Si elles manquent à ces obligations, et que vous êtes victime de leur inaction, qu’il s’agisse d’une annonce frauduleuse, de propos haineux ou de revenge porn par exemple, alors vous pourrez porter plainte et faire constater auprès des autorités compétentes le préjudice subi, et demander réparation. 

Je crois qu’il s’agit là d’une avancée majeure qui, couplée aux sanctions monétaires prévues en cas de manquement à ces nouvelles obligations, va largement contribuer à discipliner les géants de l’internet d’une part, et à modifier les comportements inappropriés ou franchement illégaux d’autre part.

Quelles conséquences pour les GAFAM ?

Déjà, commençons par rappeler que le texte ne vise pas uniquement les GAFAM, mais toutes les plateformes sociales ou de e-commerce qui ont une audience supérieure à 45M d’utilisateurs actifs par mois au sein de l’UE. Donc, le texte vise bien évidemmment les GAFAM, mais aussi probablement des acteurs majeurs de la sphère numérique comme Twitter, Booking, TikTok ou Zalando par exemple.

Pour toutes ces entreprises, la conséquence immédiate sera évidemment une augmentation des coûts. Elles vont devoir investir pour se mettre en conformité, notamment en embauchant des modérateurs, ou en investissant dans des algorithmes permettant de faire la chasse aux mauvais comportements et aux contenus illégaux.

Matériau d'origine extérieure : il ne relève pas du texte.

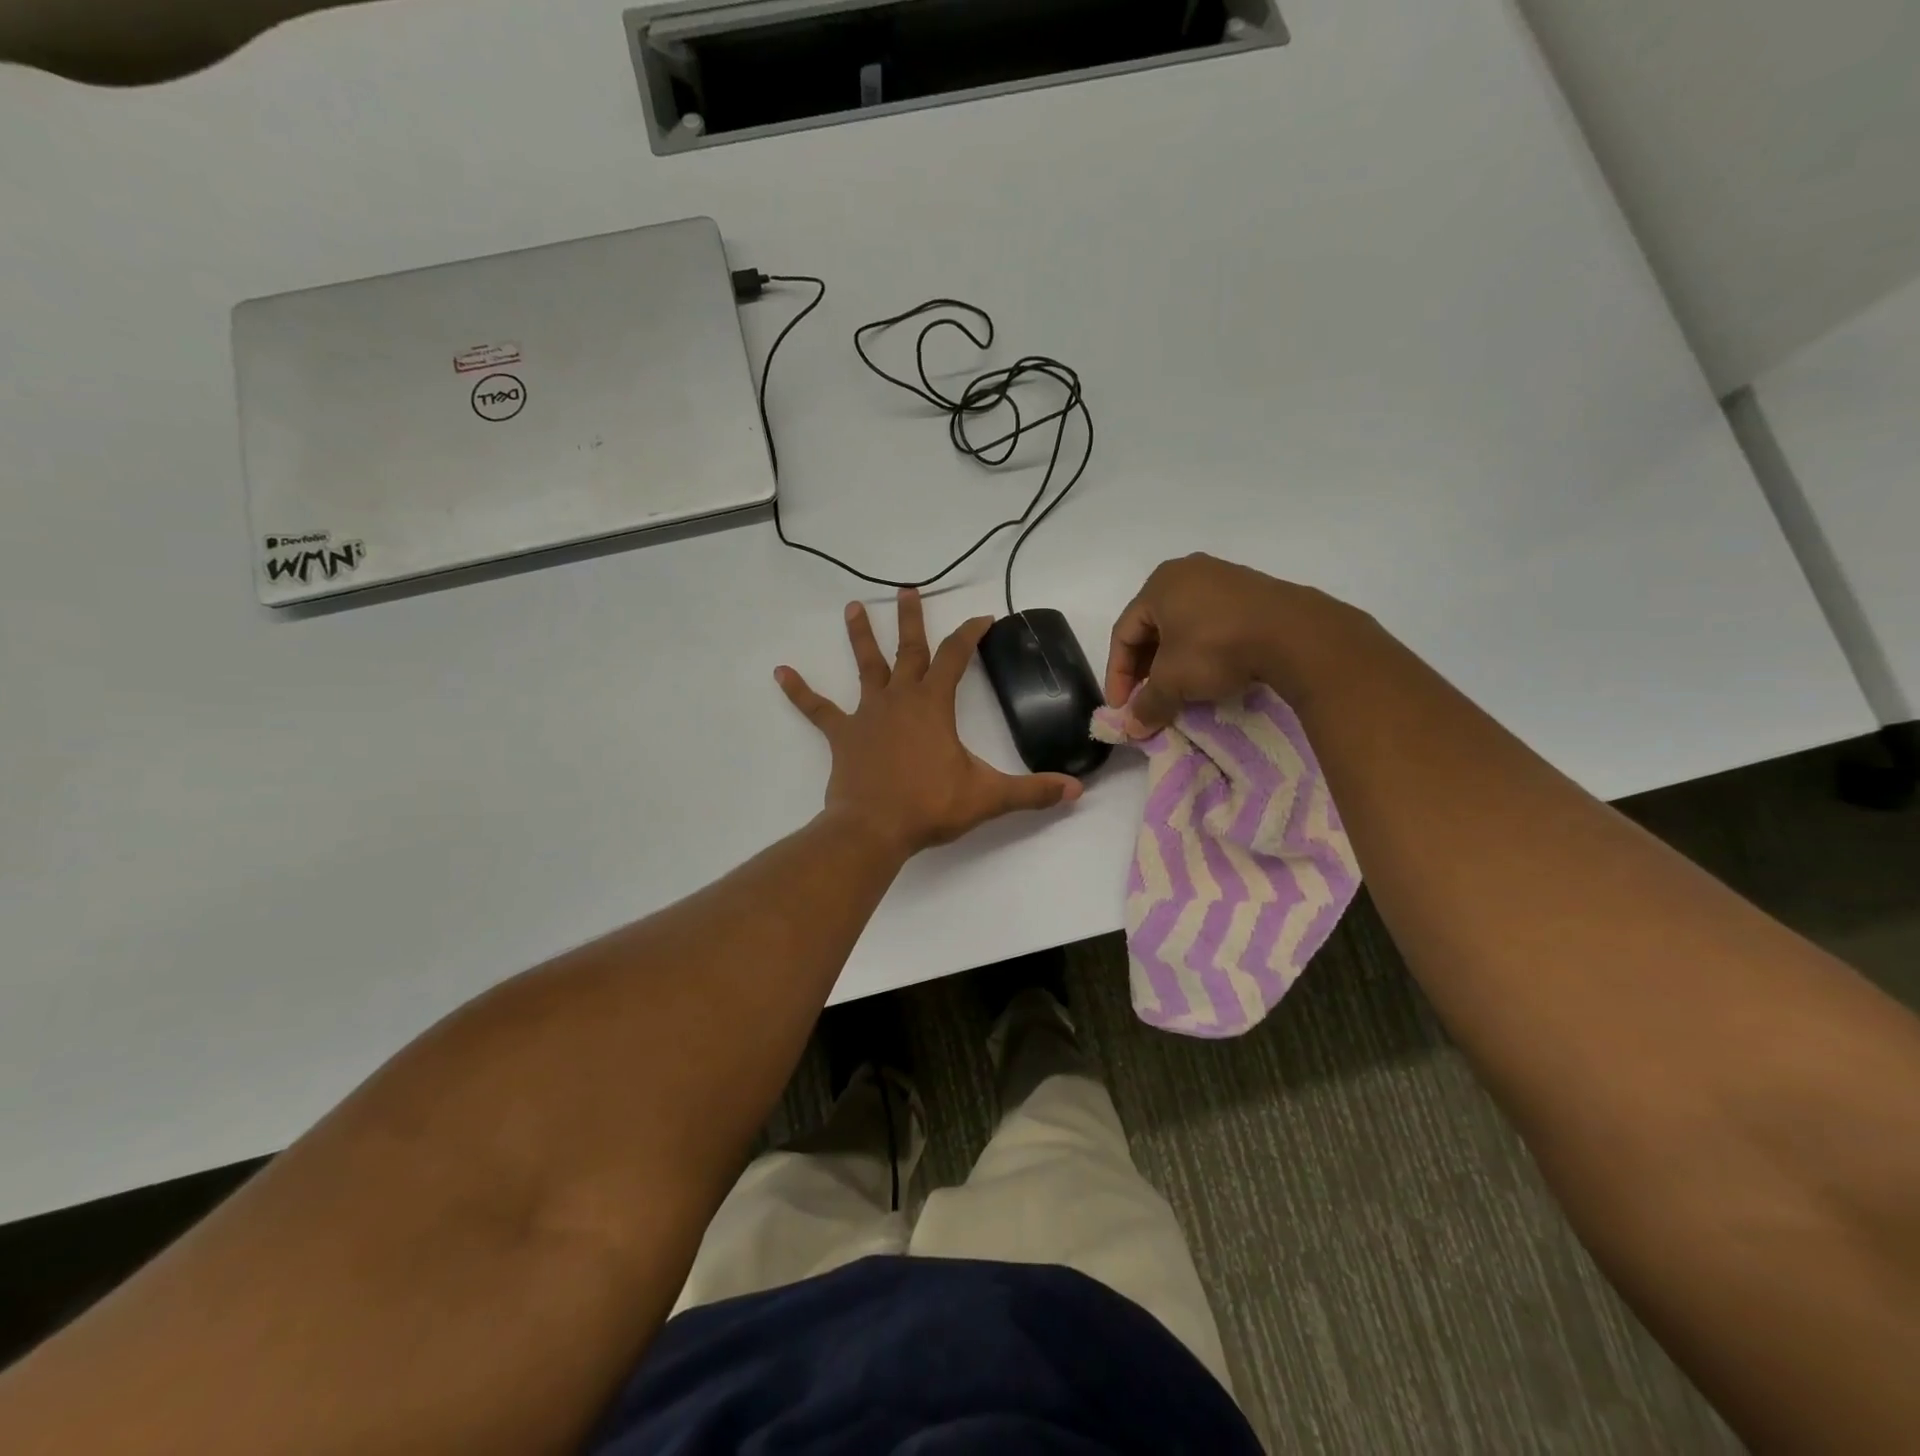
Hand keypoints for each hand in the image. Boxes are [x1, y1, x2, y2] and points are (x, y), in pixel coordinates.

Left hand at [777, 590, 1083, 856]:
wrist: (873, 829)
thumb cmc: (929, 806)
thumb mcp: (988, 797)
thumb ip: (1033, 791)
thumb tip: (1076, 790)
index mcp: (933, 705)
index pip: (955, 657)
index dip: (970, 634)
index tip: (983, 617)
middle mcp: (899, 699)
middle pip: (907, 648)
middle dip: (912, 618)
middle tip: (908, 588)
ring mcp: (867, 714)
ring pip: (865, 666)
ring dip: (861, 636)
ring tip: (854, 606)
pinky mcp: (842, 735)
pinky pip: (817, 709)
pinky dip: (799, 691)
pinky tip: (780, 672)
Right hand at [1106, 554, 1354, 735]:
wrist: (1295, 635)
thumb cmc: (1216, 647)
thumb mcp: (1173, 680)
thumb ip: (1148, 703)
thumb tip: (1132, 728)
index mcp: (1159, 584)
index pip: (1124, 633)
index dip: (1117, 674)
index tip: (1122, 707)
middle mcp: (1187, 572)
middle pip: (1152, 627)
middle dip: (1145, 669)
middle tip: (1146, 699)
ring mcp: (1223, 578)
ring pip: (1183, 626)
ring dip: (1173, 661)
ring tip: (1176, 691)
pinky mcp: (1252, 592)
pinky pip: (1213, 623)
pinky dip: (1202, 650)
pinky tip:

Elles vont également subir des risques juridiques nouveaux qui les obligera, au moins dans un premier temps, à provisionner en vue d’éventuels recours juridiques et sanctions. Ce qui, de leur point de vue, s’apparentera encore à un coût.

Enfin, je crois qu’on peut aussi imaginer une autre conséquence, en tout cas pour toutes les plateformes qui monétisent de la publicité ciblée. Les obligations de transparence algorithmique et la prohibition des ciblages trop intrusifs, basés sur l’exploitation des connaissances de vos convictions religieuses ou orientations politiques, pourrait se traduire par une baisse des revenus de ses plateformes, puisqu’on sait que ce type de ciblage est très prisé des annonceurs.

Alors si je synthétise : augmentation de certains coûts, réduction de certaines recettes… En sciences économiques, cela s’apparente à un effet de ciseau, ou dans tous les cas, de réduction des marges. Or, faute d’alternative concurrentielle crédible, il est possible d’imaginer que ces plateformes dominantes répercutent en totalité ou en partie ces nouvelles contraintes en augmentant les prix qu’elles pratiquent, notamment en B2B auprès de leurs clients entreprises. C’est peut-être là que réside l’angle mort de ce texte et qu’il faudra surveiller dans les mois qui suivront sa mise en œuvre pour s’assurer que l’ensemble de ces nouveaux coûts ne se traduisent, par un effet de cascade, par une inflation dont les consommateurs finaux seraient les victimes.